Not surprisingly, Ali Hewson's experience at Chernobyl
has brought to the fore her awareness of the dangers of Sellafield
and Thorp.
"One of the reasons I went out to Chernobyl was
because I'd listened to all the alarmist theories and had been told
what could happen if there was an accident at Sellafield, and told
what is happening as a result of the legal amount of waste currently
being discharged,' she elaborates.
"But I wanted to see what actually did happen at
Chernobyl. No real reports had come back to us over here. The disaster
happened seven years ago so people seem to have forgotten about it.
It wasn't an issue any more. But one thing I did learn from going
out there is it will be forty years before, magically, we begin to
really see what happened to people as a result of Chernobyl.
"I wanted to see if things are as bad as I'd heard.
They are," she adds. "And when Thorp opens it's going to
be even worse here than it already is. And I really don't understand
how the world's worst nuclear accident could happen seven years ago
and yet the place isn't crawling with scientists trying to figure
out what the negative effects of long-term low-level dosages of radiation
are.
"Anyone who lives 600 kilometres around a nuclear
installation should be concerned. If it happened at Chernobyl, it
can happen anywhere. And the point is that the fallout from the Chernobyl
explosion was carried on the wind, with 70% landing on Belarus. That's
exactly what could happen in relation to Ireland if there was an explosion
in Sellafield. Apart from that there are emissions every day. So if
we're being asked to live with low-level dosages of radiation, why
aren't we being told its effects, why must we take the risks?
Surely the simple answer to that question is the profit
motive. "Of course it is," says Ali. "But the people
of Ireland aren't going to benefit from Sellafield. The only 'benefit'
we get is higher levels of radiation than we would ever get were the
plant not there. There are people being born with Down's Syndrome
and higher numbers of cases of leukaemia on the east coast of Ireland
but the research is not being done into this. No one is saying, 'yes,
we accept that this woman's leukaemia is the result of low-level radiation
dosages from Sellafield.' There is one Irish doctor, a wonderful woman,
Dr. Patricia Sheehan, and she's the one trying to correlate all the
information on Down's Syndrome, but they're just not interested."
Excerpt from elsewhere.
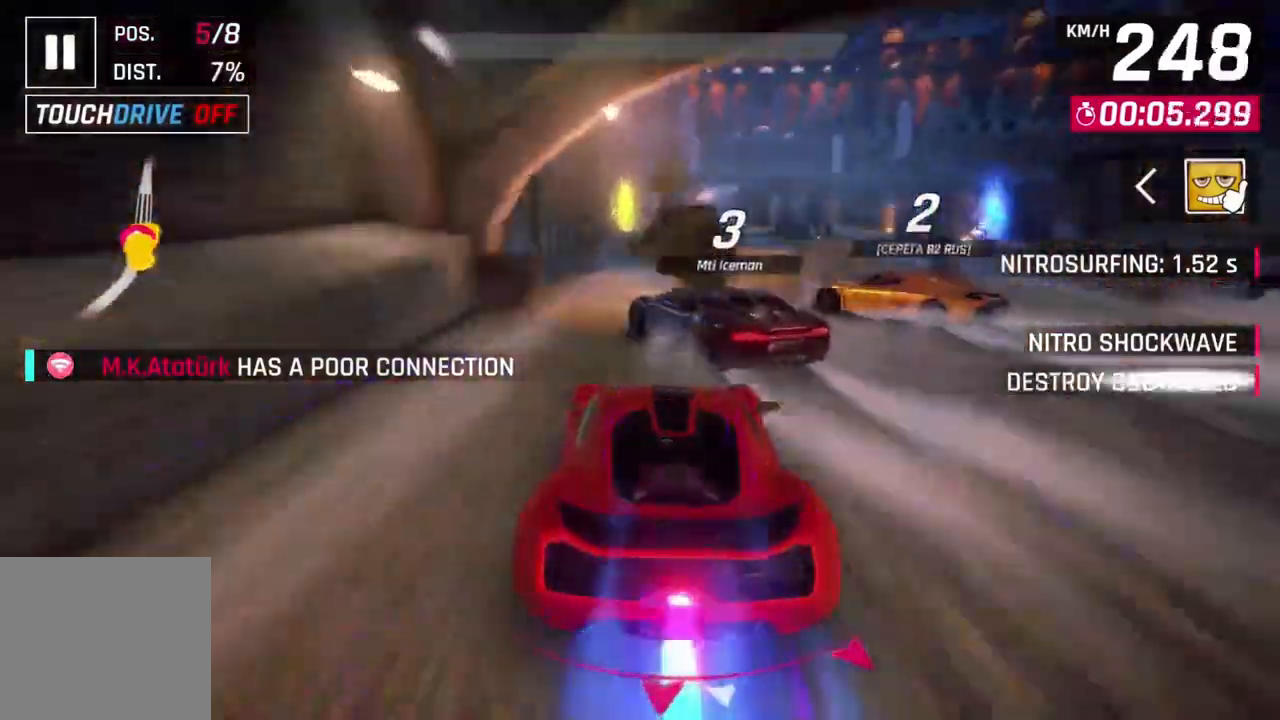
{"dt_ms": 500, "buttons": ["L2"], "left_stick": "center", "events": [[167, "left_stick", "center"], [233, "L2", "down"]]}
One of the most infuriating aspects of Black Wind...
is the way in which it highlights the blind faith the people showed
in their politicians, who basically lied to them about the explosion
and needlessly condemned many to death. Aren't there figures which
show that of the 60,000 people involved in the clean-up operation,
for example, 13,000 are now dead and a further 7,000 have been disabled?
So why does Ali pull back from pointing the finger at politicians,
and suggesting that they should be lobbied on the subject of Sellafield,
etc.
"Although I agree that people should lobby their
politicians and make their position known to the government, the one
thing I love about Greenpeace is that they cut out that middle area
and get right to the heart of the problem,' she says. "And I
think that once you start to deal with politicians you get in to the
area of compromise, of trading-off, of people saying 'you look after
Northern Ireland and we won't mention Sellafield', for example. Politicians
are important in this fight but only if they do their job right in
this context, which many don't. So I've told people that I'm not going
to get involved in politics at that level because I don't want to
get into that area of compromise.
Mightn't better results be achieved if, for example,
a band like U2 threatened to withhold part of their taxes until the
Government acts more decisively on the matter?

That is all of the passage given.